> _PAGE EXTRACT_
RALEIGH — A bill introduced by a North Carolina lawmaker on Thursday would add legal protections for UNC system students who are accused of sexual misconduct. It also would standardize disciplinary proceedings for students at all 16 university campuses.
House Bill 305, introduced by Rep. Mitchell Setzer, a Catawba County Republican, would provide due process guarantees that don’t exist now for students accused of sexual misconduct.
Setzer did not immediately respond to requests to discuss the bill or what prompted him to introduce it. Co-sponsors Jason Saine, R-Lincoln, and Pat McElraft, R-Carteret, also could not not immediately be reached.
The UNC Board of Governors, which would have to adopt new rules under the law, did not wish to comment on it.
The law would require the Board of Governors to adopt mandatory, systemwide policies to ensure:
• Students are promptly notified when accused of sexual misconduct, including details of allegations, alleged violations of the Student Code of Conduct and copies of evidence against them. Students must be told of their right to consult an attorney and to have one accompany them through the process, and of their right to appeal findings of misconduct.
• Parties to an investigation are allowed to question and cross-examine witnesses.
• The investigation and any hearing must be impartial, and the person who investigates the allegations cannot also be the finder of fact at the subsequent hearing.
• Findings from the investigation and hearing must be written and provided to both the complainant and the accused to allow for review on appeal.
• The standard of proof will be “clear and convincing evidence,” a higher standard than is now applied.

Collected data
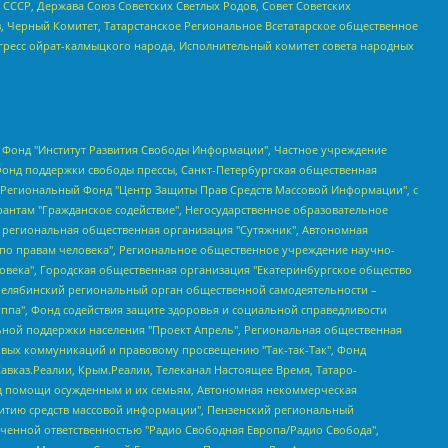
СССР, Держава Союз Советских Светлых Родов, Совет Советских
в, Черный Комитет, Татарстанское Региональное Всетатарское общественное
гресс ойрат-калмыцкого народа, Исполнительный комитет совета народных
евосточное общественное движение "Маяк", Санкт-Петербургская ЛГБТ-инициативная группа "Выход", Инициативная группа ЛГБТ+ "Реверс", Алексеев Андрей Викторович, Бекбулатова Таисия Львовна, Беляев Иван Михайлович, Владыкина Елена Сергеевна, Гельман Марат Александрович, Никульшина Вероника Юрьевна, Толоконникова Надежда Андреевна, Шендерович Виктор Анатольевич, Общество с ограниченной ответственностью "Данное сообщение", Общество с ограниченной ответственностью Издательский дом "Новая глава", Айнбиндер Александра Александровна, Московский комьюнити-центр для ЛГБТ+инициатив, Благотворительный фонд развития филантропии, Deutsche Welle (Германия, Kurt-Schumacher-Strasse 3, 53113 Bonn), Борзунова Мария Михайловна, Воробьев Виктор Викторович, Голубева Анна Львовна, Константинова Алла Михайловна, Малкова Ирина Владимировна, Мурадов Мурад Абдулгалимович, Осетинская Елизавета Николаевна, Понасенков Евгений Николаевич, Ганапольский Матвей Юрьевич, Киселев Евгений Алексеевич, Борухович Ирина Григорьевна, Дремин Иван Тимофеевич, Дубровский Дмитрий Викторович, Красноярская региональная общественная организация поддержки и развития альтернативных образовательных технологий и межкультурных коммуникаций "ИНТЕРРА", Маяковская Екатерина Алексеевна, Фейгин Марк Захарович, Филимонов Андрей Викторович, Дзугкоева Регина Николаевна, Доброхотов Роман Александрович, Дудь Юрий Александрович, Елкин Сергей Владимирович, Кругликов Кирилл Игоревич, Сабунаева Мария Леонидовна, Семенов Алексей Владимирович, Шаинян Карен Багратович, Шульман Екатерина Михайловна, Асафьев Артур Валерьевич, Вахштайн Виктор Семенович, Венедиктов Алексей Алексеевич, Лушникова Екатерина Евгеньевна, Волков Леонид Михайлович, Невзоров Александр Глебович, Пархоменко Сергей Борисович, Сироткин Ярослав Николаевич, Кара-Мурза Владимир Владимирович, Баранова Наталья Владимировна, Гозман Леонид Яковлевич, Кагарлицкий Борис Юльевич, Климарев Михаил Валерьевич, Милов Владимир Станиславович, Автономная некоммерческая организация Краснодарский центр современного искусства "Типография", Моргенштерн Алишер Тагирович, Соболь Любовь Эдуардовна, Общество с ограниченной ответственностью "ЛИЗА НОРМ", Каспаров Гарри Кимович, Ходорковский Михаил Борисович, Общество с ограниченной ответственностью "Апрельские тезисы", Данилович Ирина Брониславовна, Кашин Олег Владимирович, Петров Николай Владимирович, Пивоваров Алексей Владимирович, Соколов Михаил Владимирович, Цветкова Юлия Владимировна, Чичваркин Евгений Александрович, Комитет против пыток/Команда против пыток, Общество с ограниченной ответственностью "Первый научный", Общество с ограниченной ответственностью "Вертолет и ко", Белоцерковская Вероника Борисовна, Кац Максим Евгеньевич, Лазарева Татьяна Юрьевна, Шаведдинов Руслан Табризович, Яшин Илья Валерьевич, Общество с ограниченной ответственностью "Иноагент ААВ", Алешковский Дмитрий Петрович, Альбац Евгения Марковна, Быков Дмитрий Львович, Галямина Юлия Евгеньевна, Лойко Сергей Леонидович, Мартынов Кирилл Константинович, Медведев Сергей Александрович, Крашенинников Федор Геннадиевич, Гордеева Катерина Вл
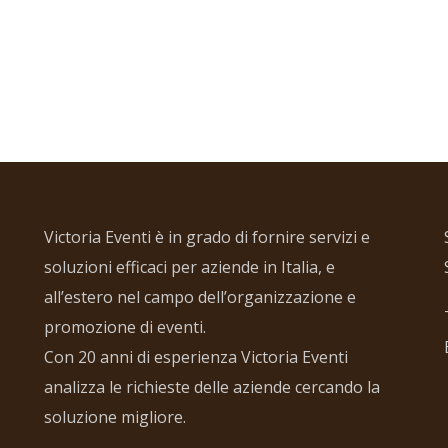
Victoria Eventi è in grado di fornire servizi e
soluzioni efficaci per aziende in Italia, e
all’estero nel campo dell’organizzazione e
promozione di eventi.
Con 20 anni di esperienza Victoria Eventi
analizza le richieste delle aziende cercando la
soluzione migliore.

> _TASKS_
- a) Summarize the article on House Bill 305 in two sentences.
- b) Translate this sentence from the article on House Bill 305 into Spanish: "The investigation and any hearing must be impartial, and the person who investigates the allegations cannot also be the finder of fact at the subsequent hearing."
- c) Write what comes next in the article on House Bill 305, starting right after the point about the standard of proof.

> _EXERCISE RESPONSES_
- a) House Bill 305, introduced by Rep. Mitchell Setzer, would add legal protections for UNC system students accused of sexual misconduct and standardize disciplinary proceedings across all 16 campuses. It would require the UNC Board of Governors to adopt systemwide policies ensuring prompt notice of allegations, the right to an attorney and to appeal, cross-examination of witnesses, impartial investigations and hearings, written findings, and a "clear and convincing evidence" standard of proof.

- b) La investigación y cualquier audiencia deben ser imparciales, y la persona que investigue las acusaciones no puede ser también quien determine los hechos en la audiencia posterior.

- c)
The bill also would require all UNC schools to set policies governing student conduct and due process proceedings against students accused of violating the policies. Each school would have a code of conduct so that students would know what is expected of them and what conduct would be subject to discipline, as well as the range of disciplinary measures that might be used in case of violations.
It would limit the use of mandatory suspension or expulsion for violations unless otherwise allowed by state or federal law, and it would limit the use of long-term suspension or expulsion to “serious violations” of the code of conduct. A serious violation would be one that threatens the future safety of students, staff or school visitors, or threatens to disrupt the educational environment.
In addition, it would allow students accused of violations to have an attorney or advocate present through any hearing or other procedure, except in the case of a student accused of academic dishonesty.
Under the proposed law, student organizations charged with violations of the conduct rules also would be allowed to have an attorney or advocate present through any proceedings.
E. Lee Turner, a Raleigh lawyer who said he has represented N.C. State University Students accused of misconduct for 20 years, was not involved in the drafting of the legislation and said that most of what it spells out already is in place at NCSU. He said he was not aware of how other UNC schools operate, but thought it would be a good idea to bring uniformity to the system.
Turner said two provisions of the proposed law are especially good ideas: allowing the direct questioning of an accuser when sexual misconduct is alleged, and raising the standard of proof from “a preponderance of the evidence” to “not less than clear and convincing evidence.”
In the past, Turner said, any questions to be asked of an accuser had to be screened by the person conducting the hearing, and that person could disallow any question they deemed inappropriate.
Turner said he has been involved in cases where the accuser was not even present for the proceedings.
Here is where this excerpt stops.